On Jul 9, 2009, at 4:19 PM, Gregg Tavares wrote:
On Thu, Jul 9, 2009 at 4:11 PM, Oliver Hunt <oli...@apple.com> wrote:
I'd like to make a passionate plea that the spec say
"implementations must
support negative widths and negative heights and draw the image
backward
effectively flipping the result".
We'd need to be fairly sure that such a change would not break
existing content -- this is a change that would result in
substantially different rendering in some scenarios.
Given that it's inconsistent in the various browsers it's hard to
see how this would break something since it's broken in 2 browsers
one way or the other currently.
Inconsistency doesn't lead to no one depending on a behaviour, it just
means sites only work in one browser. Your suggesting would result in
sites being broken in all browsers -- the only options from here on
out are either nothing gets drawn (as in gecko and presto), or the
destination is normalised (as in webkit)
Image scaling is implementation dependent everywhere else, why would
it be spec defined in the case of canvas?

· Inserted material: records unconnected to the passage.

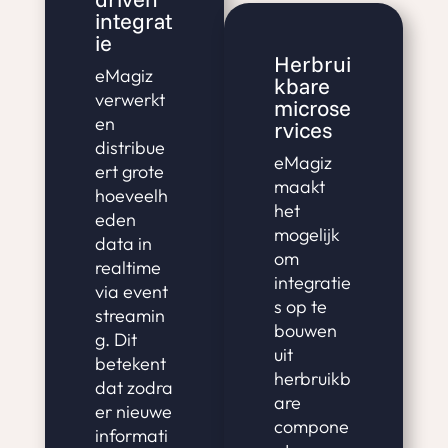
integrat
ie
Herbrui
eMagiz
kbare
verwerkt
microse
en
rvices
distribue
eMagiz
ert grote
maakt
hoeveelh
het
eden
mogelijk
data in
om
realtime
integratie
via event
s op te
streamin
bouwen
g. Dit
uit
betekent
herbruikb
dat zodra
are
er nieuwe
compone
informati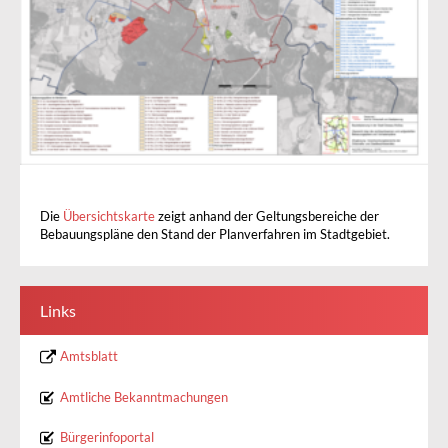
Die
Übersichtskarte
zeigt anhand der Geltungsbereiche der
Bebauungspläne den Stand der Planverfahren im Stadtgebiet.
Links
Amtsblatt
Amtliche Bekanntmachungen
Bürgerinfoportal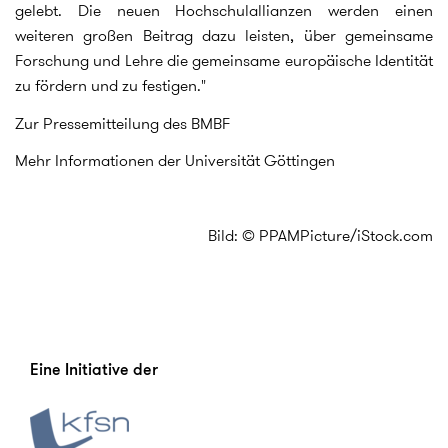
gelebt. Die neuen Hochschulallianzen werden einen
weiteren großen Beitrag dazu leisten, über gemeinsame
Forschung und Lehre die gemeinsame europäische Identität
zu fördern und zu festigen."
Zur Pressemitteilung des BMBF
Mehr Informationen der Universität Göttingen
Bild: © PPAMPicture/iStock.com
Eine Initiative der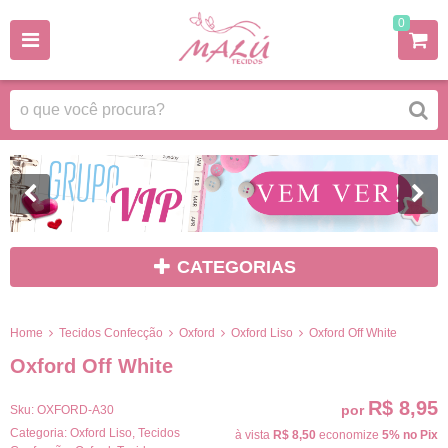
0
CATEGORIAS
Home
Tecidos Confecção
Oxford
Oxford Liso
Oxford Off White
Oxford Off White
R$ 8,95
por
Sku:
OXFORD-A30
Categoria:
Oxford Liso
,
Tecidos
à vista
R$ 8,50
economize
5%
no Pix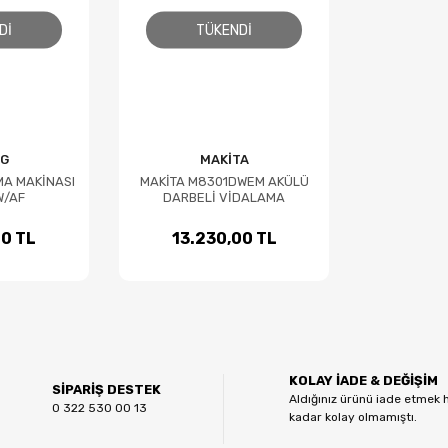
DI
TÜKENDI
NG
MAKİTA
A MAKİNASI
MAKİTA M8301DWEM AKÜLÜ
W/AF
DARBELİ VİDALAMA
00 TL
13.230,00 TL
KOLAY İADE & DEĞİŞİM
SİPARİŞ DESTEK
Aldığınız ürünü iade etmek 
0 322 530 00 13
kadar kolay olmamıştı.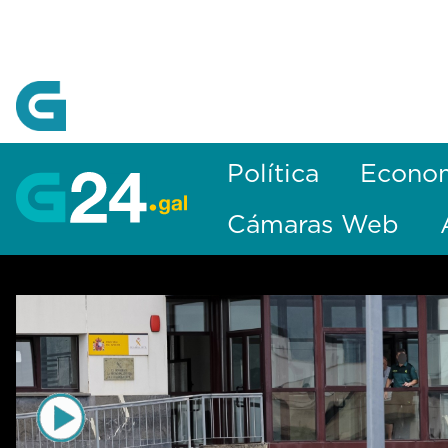
Skip to Main Content
Política
Econo
Cámaras Web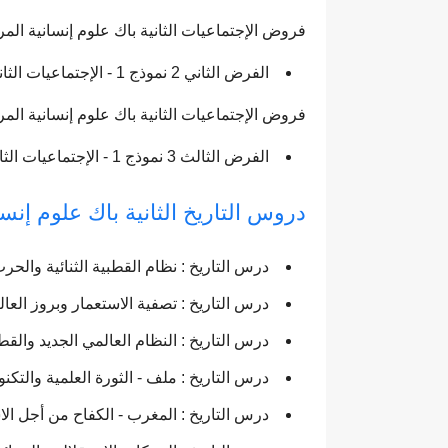
فروض الإجتماعيات الثانية باك علوم إنسانية المرح
الفرض الثاني 2 نموذج 1 - الإجتماعيات الثانية باك آداب الدورة الأولى
فروض الإجتماعيات الثانية باك علوم إنسانية المرح
الفرض الثالث 3 نموذج 1 - الإجتماعيات الثانية باك آداب الدورة الأولى
دروس التاريخ الثانية باك علوم إنسان
درس التاريخ : نظام القطبية الثنائية والحرب
درس التاريخ : تصفية الاستعمار وبروز العال
درس التاريخ : النظام العالمي الجديد والقط
درس التاريخ : ملف - الثورة العلمية والتكنو
درس التاريخ : المغرب - الكفاح من أجل الا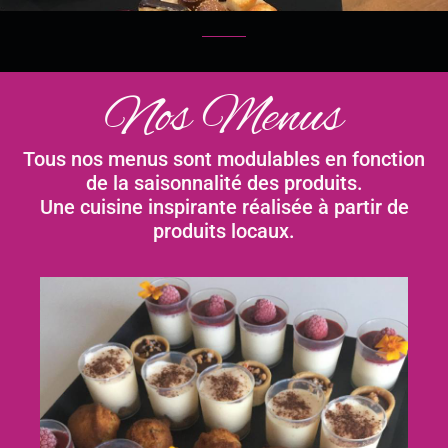
Nos Menus
Tous nos menus sont modulables en fonction
de la saisonnalité des produits.
Une cuisine inspirante réalisée à partir de
produits locaux.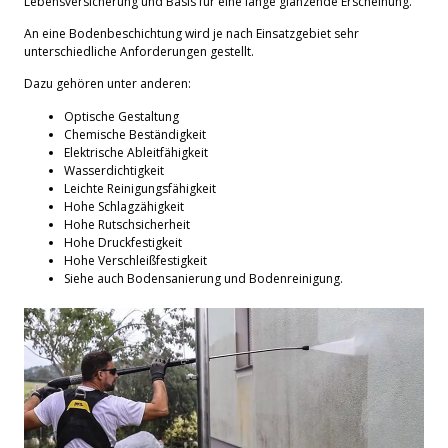
Lebensversicherung und Basis für eine lange glänzende Erscheinung.
An eine Bodenbeschichtung wird je nach Einsatzgebiet sehr
unterschiedliche Anforderungen gestellt.
Dazu gehören unter anderen:
Optische Gestaltung
Chemische Beständigkeit
Elektrische Ableitfähigkeit
Wasserdichtigkeit
Leichte Reinigungsfähigkeit
Hohe Schlagzähigkeit
Hohe Rutschsicherheit
Hohe Druckfestigkeit
Hohe Verschleißfestigkeit
Siehe auch Bodensanierung und Bodenreinigung.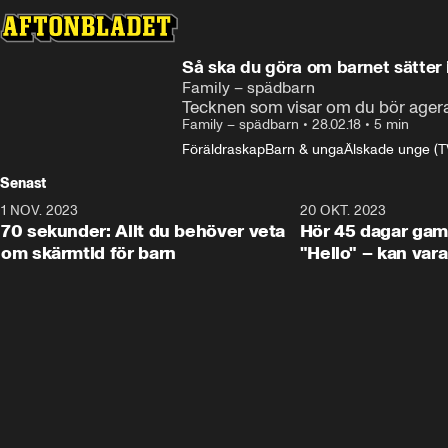
Så ska du göra om barnet sätter 
Family – spädbarn
Tecknen som visar om du bör ager
Family – spädbarn
•
28.02.18
•
5 min
Föräldraskap
Barn & unga
Älskade unge (T
Senast
1 NOV. 2023
1:16
20 OKT. 2023
70 sekunder: Allt du behöver veta
Hör 45 dagar gam
om skärmtid för barn
"Hello" – kan var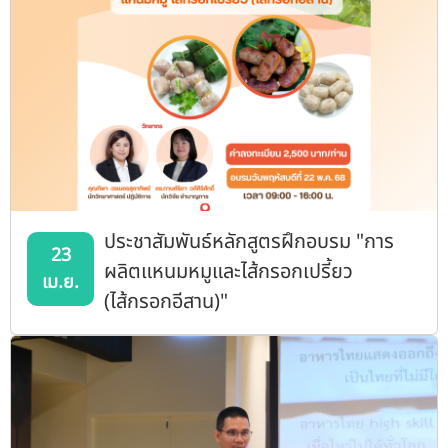
ประชาสัมพันธ์หลักสูตรฝึกอบรม "การ
23
ผลิตแหนมหมูและไส้กรอกเปรี้ยว
เม.ย.
(ไส้กรอกอีสาน)"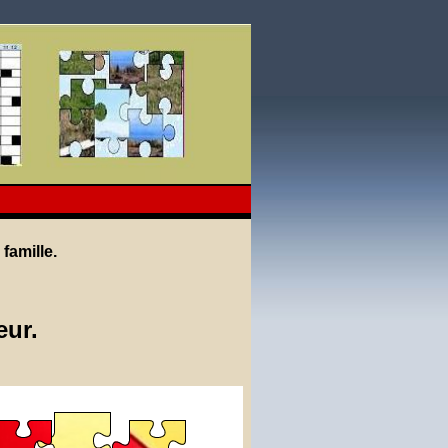
famille.
eur.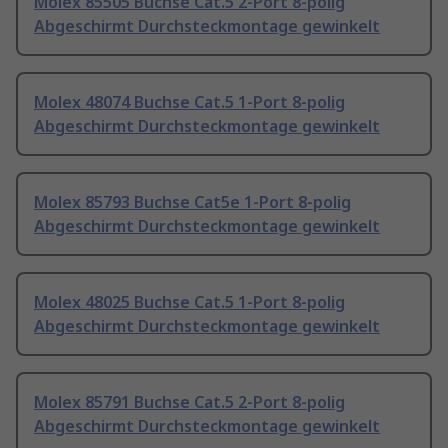
Molex 85505 Buchse Cat.5 2-Port 8-polig
Abgeschirmt Durchsteckmontage gewinkelt
Molex 48074 Buchse Cat.5 1-Port 8-polig
Abgeschirmt Durchsteckmontage gewinkelt
Molex 85793 Buchse Cat5e 1-Port 8-polig
Abgeschirmt Durchsteckmontage gewinkelt
Molex 48025 Buchse Cat.5 1-Port 8-polig
Abgeschirmt Durchsteckmontage gewinkelt
Molex 85791 Buchse Cat.5 2-Port 8-polig
Abgeschirmt Durchsteckmontage gewinkelt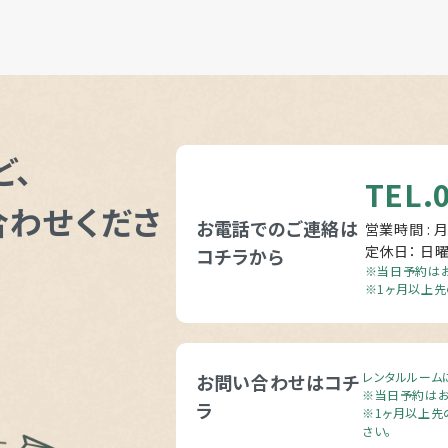
ど、
TEL.
合わせくださ
お電話でのご連絡は
営業時間 : 月
定休日： 日
コチラから
※当日予約はお
※1ヶ月以上先
レンタルルーム
お問い合わせはコチ
※当日予約はお
ラ
※1ヶ月以上先
さい。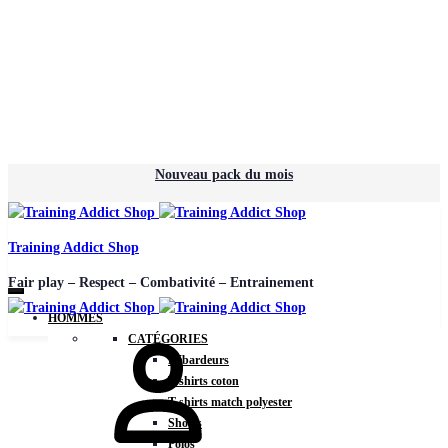
Nouveau pack du mois
Training Addict Shop
Fair play – Respect – Combativité – Entrainement
HOMMES
CATÉGORIES
Débardeurs
T-shirts coton
T-shirts match polyester
Shorts
Polos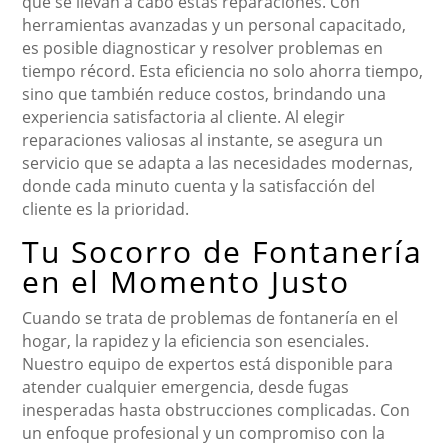
que se llevan a cabo estas reparaciones. Con
herramientas avanzadas y un personal capacitado,
es posible diagnosticar y resolver problemas en
tiempo récord. Esta eficiencia no solo ahorra tiempo,
sino que también reduce costos, brindando una
experiencia satisfactoria al cliente. Al elegir
reparaciones valiosas al instante, se asegura un
servicio que se adapta a las necesidades modernas,
donde cada minuto cuenta y la satisfacción del
cliente es la prioridad.
Tu Socorro de Fontanería
en el Momento Justo
Cuando se trata de problemas de fontanería en el
hogar, la rapidez y la eficiencia son esenciales.
Nuestro equipo de expertos está disponible para
atender cualquier emergencia, desde fugas
inesperadas hasta obstrucciones complicadas. Con
un enfoque profesional y un compromiso con la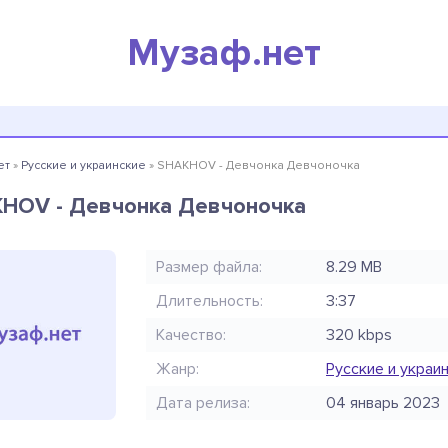
Музаф.нет
ет
»
Русские и украинские
» SHAKHOV - Девчонка Девчоночка
HOV - Девчонка Девчоночка
Размер файла:
8.29 MB
Длительность:
3:37
Качество:
320 kbps
Жанр:
Русские и украи
Дата релиза:
04 январь 2023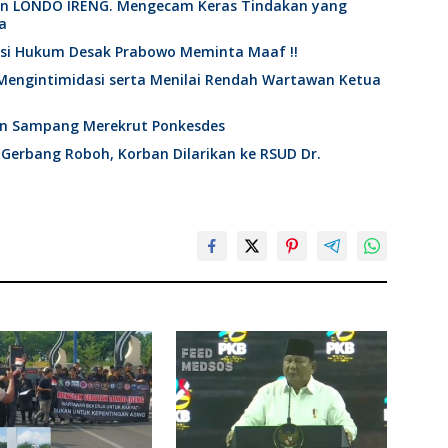
an LONDO IRENG. Mengecam Keras Tindakan yang
a
ktisi Hukum Desak Prabowo Meminta Maaf !!
Mengintimidasi serta Menilai Rendah Wartawan Ketua
en Sampang Merekrut Ponkesdes
 Gerbang Roboh, Korban Dilarikan ke RSUD Dr.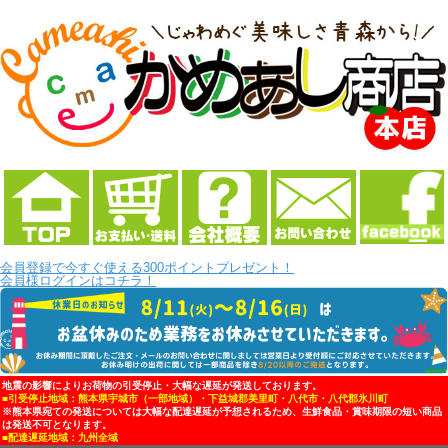
会員登録で今すぐ使える300ポイントプレゼント！
会員様ログインはコチラ！
地震の影響によりお荷物の引受停止・大幅な遅延が発送しております。
■引受停止地域：熊本県宇城市（一部地域）・下益城郡美里町・八代市・八代郡氷川町
※熊本県宛ての発送については大幅な配達遅延が予想されるため、生鮮食品・賞味期限の短い商品
は発送不可となります。
■配達遅延地域：九州全域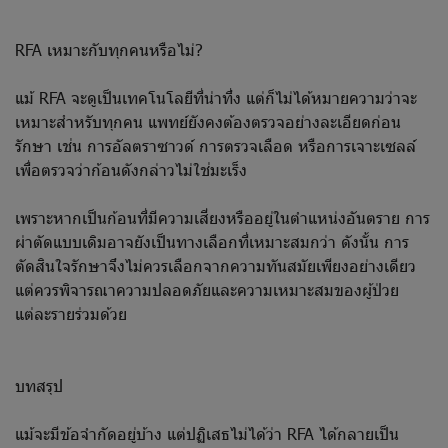
RFA เหมาะกับทุกคนหรือไม่?
แม้ RFA จะดูเป็นเทคโนโลยีที่น่าทึ่ง แต่ก็ไม่ได้หมายความว่าจะ
เหมาะสำหรับทุกคน แพทย์ยังคงต้องตรวจอย่างละเอียดก่อน
รักษา เช่น การอัลตราซาวด์ การตรวจเลือด หรือการเจาะเซลล์
เพื่อตรวจว่าก้อนดังกล่าวไม่ใช่มะเร็ง
เพราะหากเป็นก้อนที่มีความเสี่ยงหรืออยู่ในตำแหน่งอันตราย การ
ผ่าตัดแบบเดิมอาจยังเป็นทางเลือกที่เหมาะสมกว่า ดังนั้น การ
ตัดสินใจรักษาจึงไม่ควรเลือกจากความทันสมัยเพียงอย่างเดียว
แต่ควรพิจารณาความปลอดภัยและความเหมาะสมของผู้ป่วย
แต่ละรายร่วมด้วย
บทสรุป
แม้จะมีข้อจำกัดอยู่บ้าง แต่ปฏิเสธไม่ได้ว่า RFA ได้กลายเป็น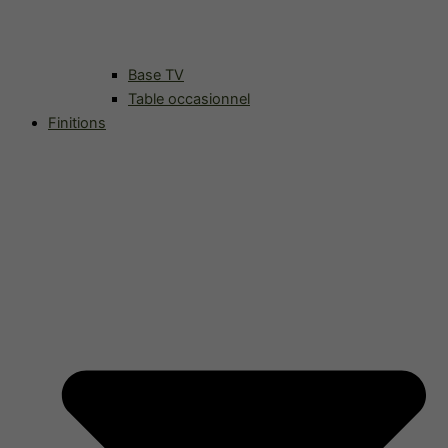
Base TV
Table occasionnel
Finitions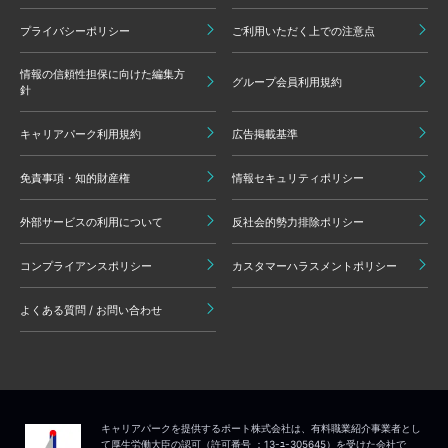
プライバシーポリシー
ご利用いただく上での注意点
情報の信頼性担保に向けた編集方
グループ会員利用規約
針
キャリアパーク利用規約
広告掲載基準
免責事項・知的財産権
情報セキュリティポリシー
外部サービスの利用について
反社会的勢力排除ポリシー
コンプライアンスポリシー
カスタマーハラスメントポリシー
よくある質問 / お問い合わせ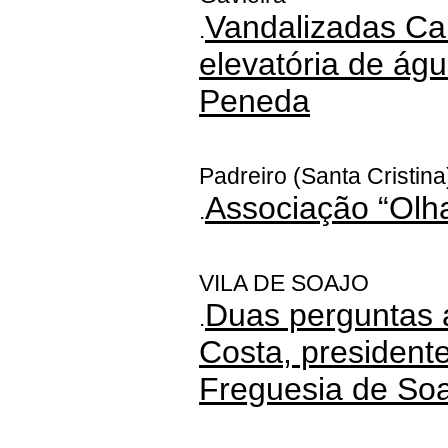
Vandalizadas Cai
.
elevatória de águ
Peneda
Padreiro (Santa Cristina
Associação “Olh
.
VILA DE SOAJO
Duas perguntas 
.
Costa, president
Freguesia de Soa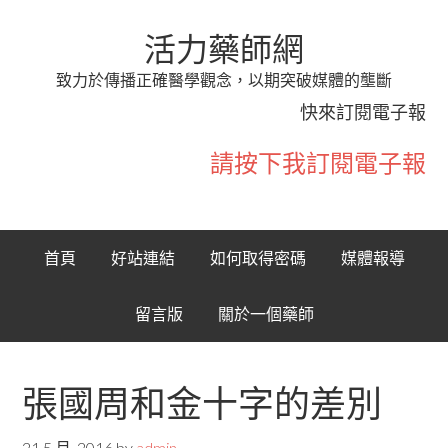
活力藥師網
致力於傳播正確醫學觀念，以期突破媒體的壟斷
快來訂閱電子報
請按下我訂閱電子報
首頁
好站連結
如何取得密碼
媒體報導
留言版
關於一個藥師
張國周和金十字的差別
21 5 月, 2016
by
admin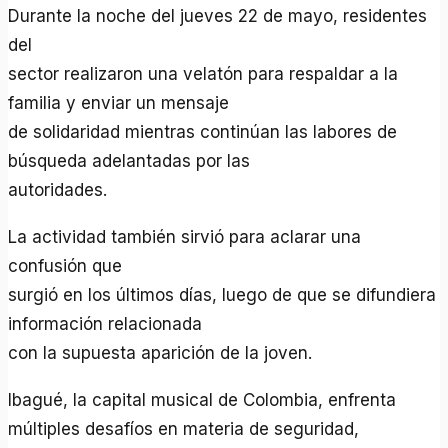
Durante la noche del jueves 22 de mayo, residentes
del
sector realizaron una velatón para respaldar a la
familia y enviar un mensaje
de solidaridad mientras continúan las labores de
búsqueda adelantadas por las
autoridades.
La actividad también sirvió para aclarar una
confusión que
surgió en los últimos días, luego de que se difundiera
información relacionada
con la supuesta aparición de la joven.
Ibagué, la capital musical de Colombia, enfrenta
múltiples desafíos en materia de seguridad,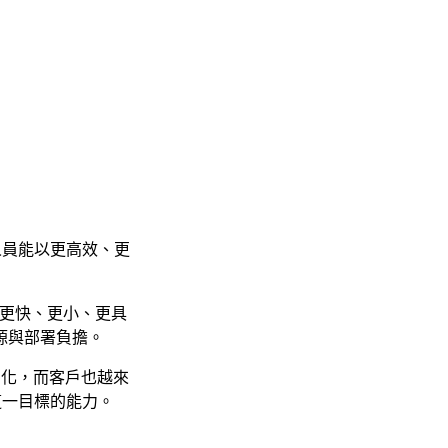
開發人員能以更高效、更
模型更快、更小、更具
源與部署負擔。
態化，而客戶也越來
現這一目標的能力。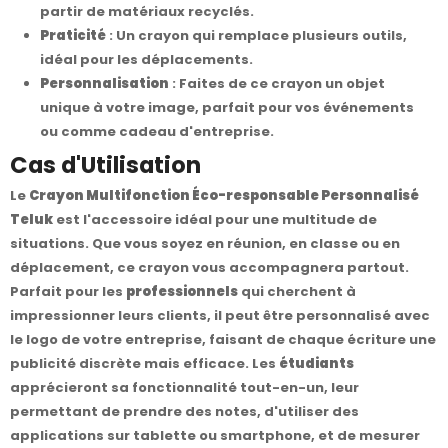
partir de matériaux recyclés.
Praticité
: Un crayon qui remplace plusieurs outils,
idéal pour les déplacements.
Personnalisation
: Faites de ce crayon un objet
unique à votre image, parfait pour vos événements
ou comme cadeau d'entreprise.
Cas d'Utilisation
Le
Crayon Multifonction Éco-responsable Personnalisé
Teluk
est l'accessoire idéal pour une multitude de
situations. Que vous soyez en réunion, en classe ou en
déplacement, ce crayon vous accompagnera partout.
Parfait pour les
professionnels
qui cherchent à
impressionner leurs clients, il peut être personnalisé avec
le logo de votre entreprise, faisant de chaque écriture une
publicité discrète mais efficace. Les
étudiants
apprécieront sa fonctionnalité tout-en-un, leur
permettant de prendre des notes, d'utiliser des
applications sur tablette ou smartphone, et de mesurer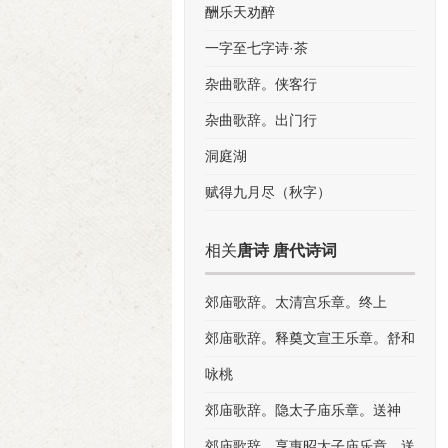
酬乐天劝醉
一字至七字诗·茶
杂曲歌辞。侠客行
杂曲歌辞。出门行
洞庭湖
赋得九月尽（秋字）
相关
唐诗 唐代诗词
郊庙歌辞。太清宫乐章。终上
郊庙歌辞。释奠文宣王乐章。舒和
咏桃
郊庙歌辞。隐太子庙乐章。送神
郊庙歌辞。享惠昭太子庙乐章。送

There are 2 issues here I brought up
1) What happens at the edges.
The results are VASTLY different now. Unless this works consistently
it would be hard to make canvas graphics work across browsers and
expect get reproducible results. The 2x2 pixel example I gave, one
browser ends up scaling with translucency even though there is no
translucent pixels in the source image.
This is just an artifact of scaling, and you agree below that scaling
is implementation dependent.
2) How it does the scaling.
I agree that it being implementation dependent is probably fine.